The major US investment firm is concerned about the government’s judicial reform efforts contributing to domestic volatility.
The logo of JP Morgan bank is pictured at the new French headquarters of the bank on June 29, 2021 in Paris.

A prominent Wall Street bank has warned of investment risks in Israel as the judicial reform issue inflames the country, Israeli outlets reported Friday. 

Israel’s Channel 12 published a memo from JPMorgan titled, “Israel Strategy: Domestic volatility flares up.” The memo warned of increased investment risk in Israel stemming from the government’s judicial reform plans and geopolitical tensions. 

“Israel’s local markets have seen a flareup in idiosyncratic risk, as increased geopolitical tensions were added to investor concerns over plans for judicial reforms,” read the memo. “The judicial reform has raised concerns regarding institutional strength and the investment climate in the country.”

JPMorgan cited the “significant local protests” in Israel against the reforms as evidence of the country’s increasing volatility. The bank added that the effect of institutional weakening on investment is “difficult to judge.” 

The situation in Israel could lead to its credit rating being downgraded, according to JPMorgan, though the memo predicted the market impact would be “limited” in such a scenario.

The memo, dated Thursday, was widely covered in the Israeli media. 

The document could come as an embarrassment for Prime Minister Benjamin Netanyahu, who said earlier this week that JPMorgan had confidence in investing in Israel. “They say that the judicial reform will keep investors away.
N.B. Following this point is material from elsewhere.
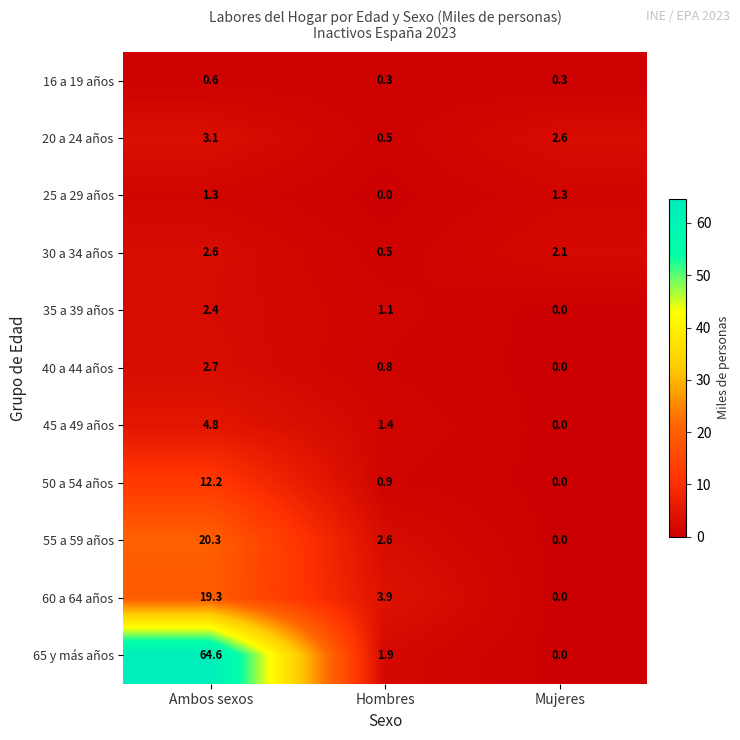

What is the difference between the maximum and second lowest values in the 35 a 39 años series?

1.3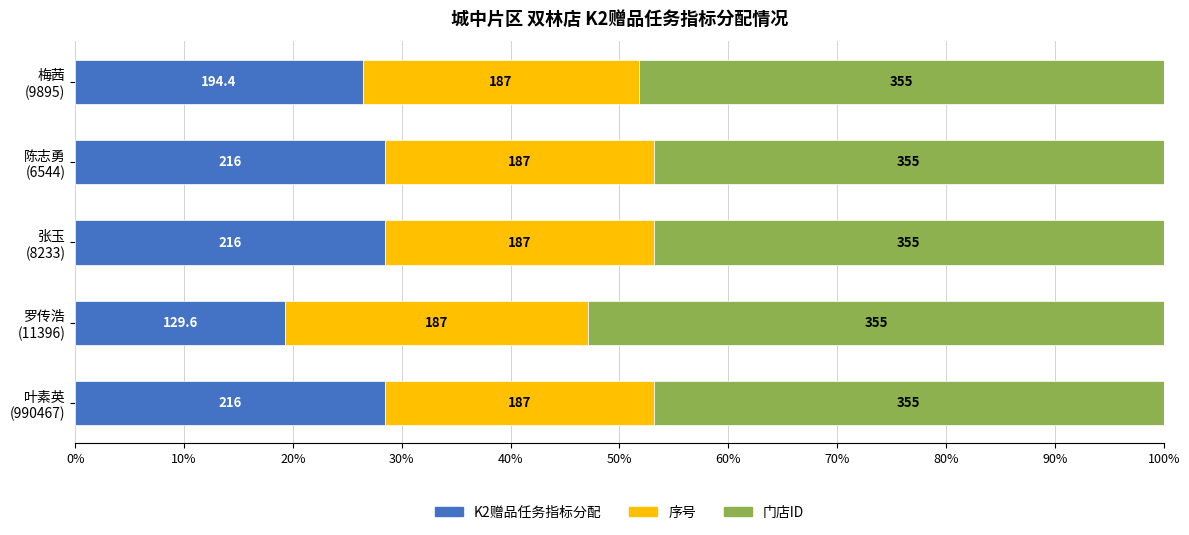

What is the average value of the K2赠品任务指标分配 series?

26.2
But two of the biggest and most influential investment banks, JPMorgan and Goldman Sachs, say the exact opposite,” Netanyahu tweeted Sunday. 

An Israeli diplomatic source told Al-Monitor and other reporters Friday that JPMorgan did not properly understand the judicial reform plans. “You can spin political markets endlessly, but you cannot spin financial markets for very long,” said the source. “The judicial system will remain independent just as it is today. The attempt to suppress investments will not last for long." 

Why it matters: The judicial reform proposed by Netanyahu’s governments has divided Israeli society. It would diminish the power of the Supreme Court to overturn legislation and assert stronger political control over judicial appointments. Netanyahu and Justice Minister Yariv Levin argue that the reform is necessary in order to express the "will of the people," while critics warn it would erode Israel’s democratic values, negatively impacting Israel’s international image and its attractiveness for investments.

The Israeli right has long held the country’s Supreme Court in contempt, seeing the institution as thwarting its plans. Last month, the court blocked the appointment of Netanyahu ally Aryeh Deri to the government over his tax fraud conviction. In 2022, the court halted the eviction of Palestinian residents from Jerusalem’s Sheikh Jarrah neighborhood. The legal dispute has long been a flashpoint between Israeli nationalists and liberals. 

Know more: The Israeli government is widely considered the most right-wing in the country’s history. Some US Jewish groups have also expressed concern about the government’s views on the judiciary, Arab citizens and other issues.